NickyKiss wrote:
Hard to say if there is much talk of it on the Sky coverage as I've been at the games but there seems so little talk across the game about a potential Grand Slam. I think the desperation to see a new name on the Grand Final trophy is just knocking it in to the long grass. I know a couple of Leeds legends were bowing out in 2015 but we heard nothing else all season apart from them going for a treble and this would be a bigger achievement, with it including a win over an Australian side many say are one of, if not the best NRL team of all time.
Make no mistake, these Wigan players need to win 2 games to put themselves right up there with some of the best achievements the game has seen.

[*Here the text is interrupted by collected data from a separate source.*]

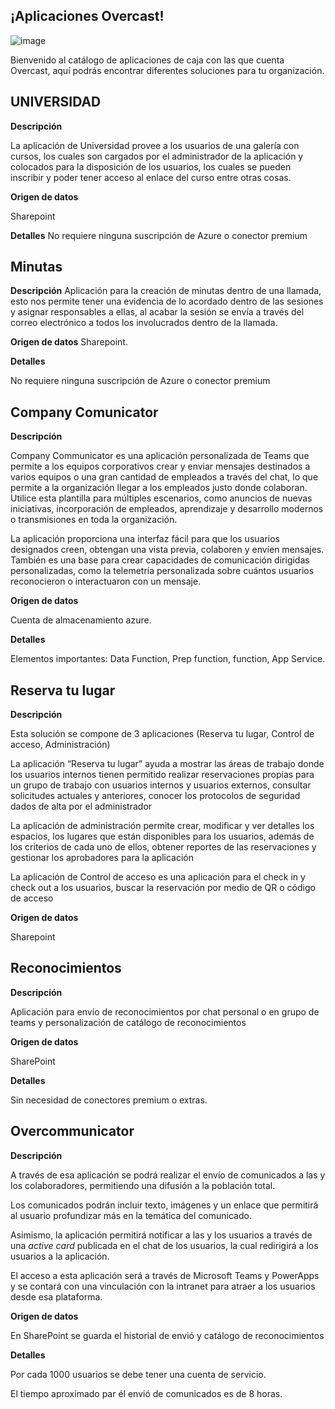 ## ¡Aplicaciones Overcast!
![image](https://user-images.githubusercontent.com/18431533/194435351-42b1eab9-0a53-42b6-9c9e-30ac5020870f.png)

Bienvenido al catálogo de aplicaciones de caja con las que cuenta Overcast, aquí podrás encontrar diferentes soluciones para tu organización.

## UNIVERSIDAD

**Descripción**

La aplicación de Universidad provee a los usuarios de una galería con cursos, los cuales son cargados por el administrador de la aplicación y colocados para la disposición de los usuarios, los cuales se pueden inscribir y poder tener acceso al enlace del curso entre otras cosas.

**Origen de datos**

Sharepoint

**Detalles**
No requiere ninguna suscripción de Azure o conector premium

## Minutas

**Descripción**
Aplicación para la creación de minutas dentro de una llamada, esto nos permite tener una evidencia de lo acordado dentro de las sesiones y asignar responsables a ellas, al acabar la sesión se envía a través del correo electrónico a todos los involucrados dentro de la llamada.

**Origen de datos**
Sharepoint.

**Detalles**

No requiere ninguna suscripción de Azure o conector premium

## Company Comunicator

**Descripción**

Company Communicator es una aplicación personalizada de Teams que permite a los equipos corporativos crear y enviar mensajes destinados a varios equipos o una gran cantidad de empleados a través del chat, lo que permite a la organización llegar a los empleados justo donde colaboran. Utilice esta plantilla para múltiples escenarios, como anuncios de nuevas iniciativas, incorporación de empleados, aprendizaje y desarrollo modernos o transmisiones en toda la organización.

La aplicación proporciona una interfaz fácil para que los usuarios designados creen, obtengan una vista previa, colaboren y envíen mensajes. También es una base para crear capacidades de comunicación dirigidas personalizadas, como la telemetría personalizada sobre cuántos usuarios reconocieron o interactuaron con un mensaje.

**Origen de datos** 

Cuenta de almacenamiento azure.

**Detalles**

Elementos importantes: Data Function, Prep function, function, App Service.

## Reserva tu lugar

**Descripción**

Esta solución se compone de 3 aplicaciones (Reserva tu lugar, Control de acceso, Administración)

La aplicación “Reserva tu lugar” ayuda a mostrar las áreas de trabajo donde los usuarios internos tienen permitido realizar reservaciones propias para un grupo de trabajo con usuarios internos y usuarios externos, consultar solicitudes actuales y anteriores, conocer los protocolos de seguridad dados de alta por el administrador

La aplicación de administración permite crear, modificar y ver detalles los espacios, los lugares que están disponibles para los usuarios, además de los criterios de cada uno de ellos, obtener reportes de las reservaciones y gestionar los aprobadores para la aplicación

La aplicación de Control de acceso es una aplicación para el check in y check out a los usuarios, buscar la reservación por medio de QR o código de acceso

**Origen de datos** 

Sharepoint

## Reconocimientos

**Descripción**

Aplicación para envío de reconocimientos por chat personal o en grupo de teams y personalización de catálogo de reconocimientos

**Origen de datos**

SharePoint

**Detalles**

Sin necesidad de conectores premium o extras.

## Overcommunicator

**Descripción** 

A través de esa aplicación se podrá realizar el envío de comunicados a las y los colaboradores, permitiendo una difusión a la población total.

Los comunicados podrán incluir texto, imágenes y un enlace que permitirá al usuario profundizar más en la temática del comunicado.

Asimismo, la aplicación permitirá notificar a las y los usuarios a través de una *active card* publicada en el chat de los usuarios, la cual redirigirá a los usuarios a la aplicación.

El acceso a esta aplicación será a través de Microsoft Teams y PowerApps y se contará con una vinculación con la intranet para atraer a los usuarios desde esa plataforma.

**Origen de datos** 

En SharePoint se guarda el historial de envió y catálogo de reconocimientos

**Detalles**

Por cada 1000 usuarios se debe tener una cuenta de servicio.

El tiempo aproximado par él envió de comunicados es de 8 horas.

Opportunities like that do not come around very often, if ever.
The problem I have with this is that there SHOULDN'T be a desperation to see a new name on the trophy. This is the age-old problem with the British RL commentariat. They don't seem to realise that their job is to report what's happening in front of them, not sulk if a club they don't like wins a trophy or if a club they do like doesn't. Even getting upset because "it's not good for the game if one team wins everything" is an abrogation of their duty to impartial journalism - but it also encourages a widespread belief that one club soaring above the others is somehow unworthy of praise.
At present, Wigan's potential completion of the Grand Slam is by far the biggest story in the British game, but you wouldn't have known it from last night's coverage. Talk about subdued. Do they want great teams to shine and show the way, or is everyone playing at the same okay-to-average level a price worth paying so long as different names appear in silver?